In Francia, come altrove, nessuno può permettersi di confondere la libertà d’espressione con la libertà editoriale. Nessuno è obbligato a comprare o leggere Charlie Hebdo o qualunque altra testata, ma ognuno deve rispettare il diritto dell’altro ad esprimersi. Un giornale satirico, per definizione, è tutt’altro che un organo di consenso e Charlie Hebdo ha improntato la sua linea editoriale sul rifiuto di tutti i fanatismi e oscurantismi. Qualunque siano i simboli o i colori politici. Un anno dopo, il dolore è ancora forte. La redazione è stata decimata, alcuni sono andati altrove, altri sono arrivati e danno energie nuove ai “sopravvissuti”. Charlie Hebdo continuerà a fare Charlie Hebdo, senza autocensurarsi.
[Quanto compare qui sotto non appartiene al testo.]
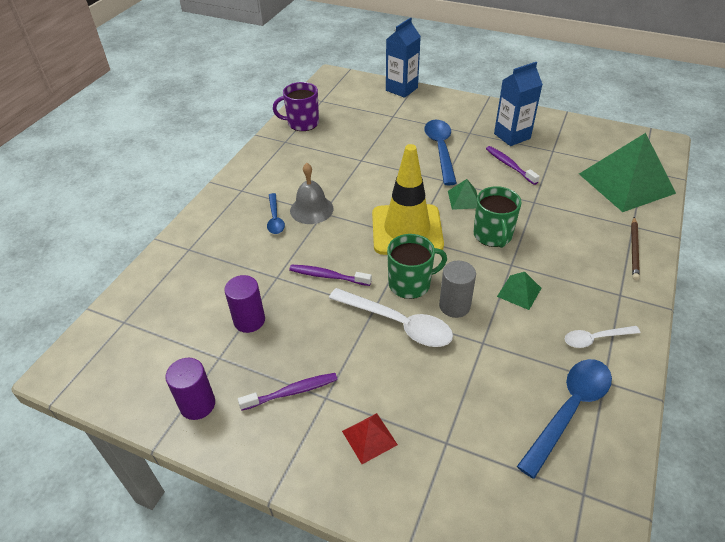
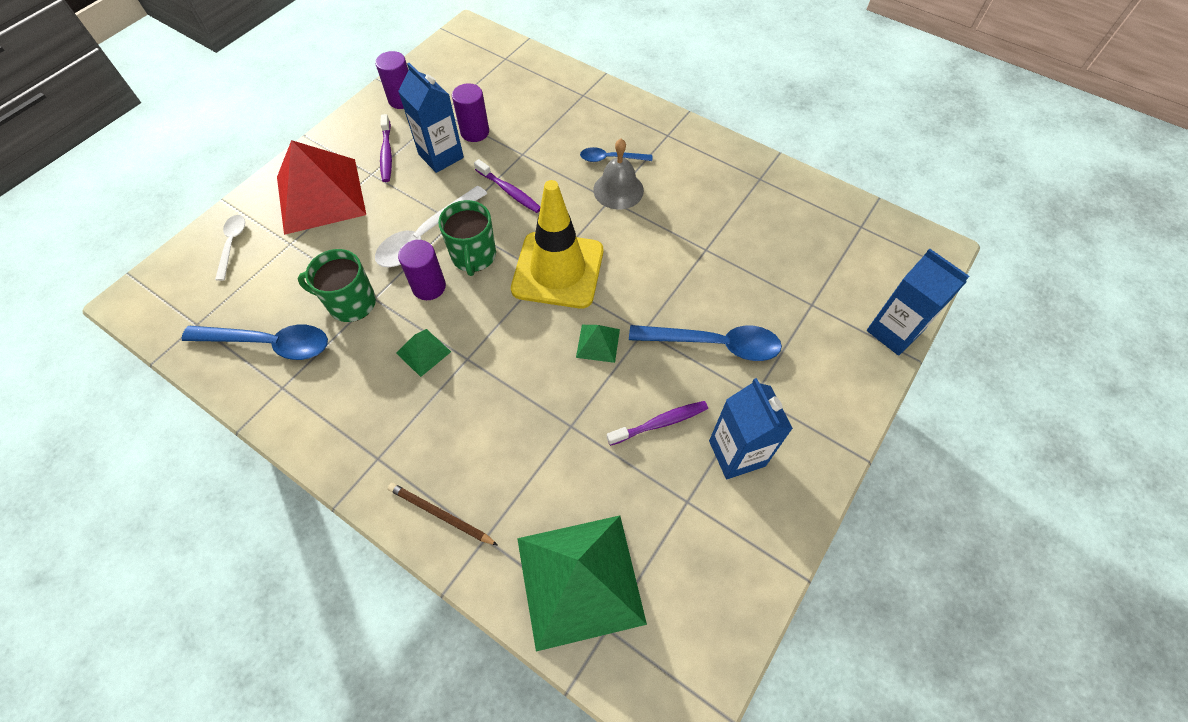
camera: 100 degrees right, 15 degrees up
(289, 340) = (441, 156): none -> blue carton
(302, 123) = (801, 199): purple mug -> none
(328, 276) = (509, 191): purple toothbrush -> purple toothbrush turned 105 degrees clockwise
(369, 437) = (321, 195): red pyramid -> red pyramid, size x2.33
(454, 306) = (429, 287): grey cylinder -> purple cylinder
(492, 235) = (521, 355): green mug -> green mug (351, 303)
(569, 410) = (269, 344): blue spoon -> blue spoon turned 45 degrees counterclockwise
(595, 339) = (332, 402): white spoon -> white spoon (232, 244)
Il contrario sarebbe un controsenso per la libertà d’espressione, di cui, loro malgrado, essi stessi sono divenuti i porta bandiera.
* Segretario Generale della Federazione Internazionale dei Giornalisti
DA SAPERE : 2200 giornalisti sono morti in 25 anni!
I numeri sono agghiaccianti. Dal 1990, data del primo report di IFJ in tema di giornalisti assassinati, 2200 colleghe e colleghi sono stati uccisi in quanto giornalisti, perché si erano permessi di “dire la verità”, come scrisse Albert Camus nel 1944. Per la IFJ, prima organizzazione mondiale dei giornalisti, questa litania è diventata intollerabile. Ancora nel 2015, la IFJ ha denunciato 112 morti, di cui 11 in Francia (10 a Charlie Hebdo), 10 in Yemen e altrettanti in Iraq ! Da anni la IFJ si mobilita presso l’Onu, dove rappresenta i giornalisti di tutto il mondo, perché si svolgano inchieste, siano giudicati gli assassini di giornalisti e condannati i mandanti. Tutti gli anni, tra il 2 e il 23 Novembre, la IFJ con i suoi 180 organismi affiliati lancia una grande campagna globale “contro l’impunità”, per attirare l’attenzione dei governi che si rifiutano di collaborare quando un giornalista viene ucciso. Si tratta di madri e padri di famiglia, figli, nipoti, di cui si deve onorare la memoria.
E’ vero, non è un compito facile. Ma la responsabilità dei politici deve accompagnarsi al coraggio dei governi. L’Onu stessa è dotata di tutto l’armamentario legislativo: ben due risoluzioni a questo rivolte sono state approvate nel 2006 e nel 2013. “Basterebbe” quindi farle applicare ovunque. #EndImpunity A.B.